BEGIN Data for the task

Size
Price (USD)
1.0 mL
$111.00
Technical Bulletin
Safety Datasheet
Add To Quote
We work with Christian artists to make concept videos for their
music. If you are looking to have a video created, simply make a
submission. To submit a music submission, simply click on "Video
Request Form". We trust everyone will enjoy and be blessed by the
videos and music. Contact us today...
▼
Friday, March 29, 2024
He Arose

END Data for the task
BEGIN Data for the task

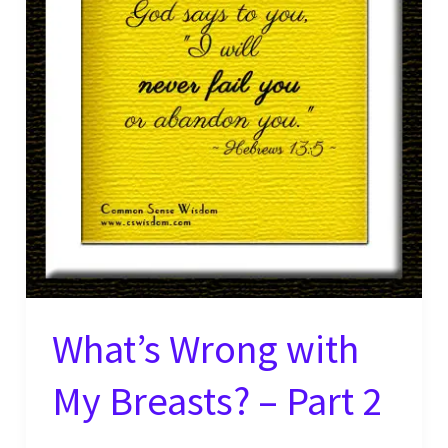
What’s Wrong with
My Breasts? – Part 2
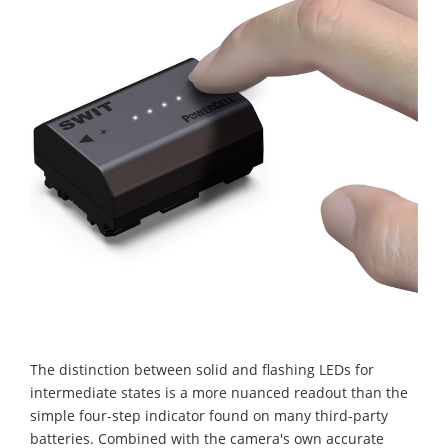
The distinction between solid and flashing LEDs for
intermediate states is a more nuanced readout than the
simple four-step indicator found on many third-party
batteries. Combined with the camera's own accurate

END Data for the task
BEGIN Data for the task

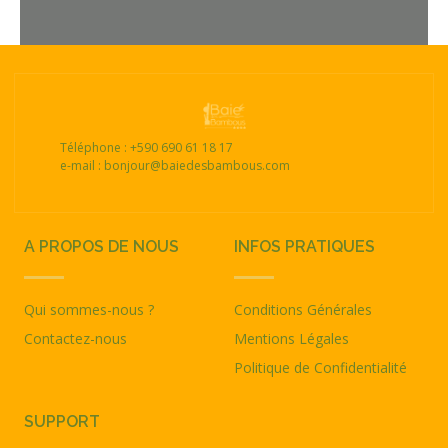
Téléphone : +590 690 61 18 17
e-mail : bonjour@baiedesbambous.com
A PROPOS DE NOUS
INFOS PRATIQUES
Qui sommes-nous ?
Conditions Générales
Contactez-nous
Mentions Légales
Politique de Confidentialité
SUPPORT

END Data for the task

• [What you should do]
Filter the entries above and return only the lines holding "videos".

• [Response for this exercise]
We work with Christian artists to make concept videos for their
videos and music. Contact us today...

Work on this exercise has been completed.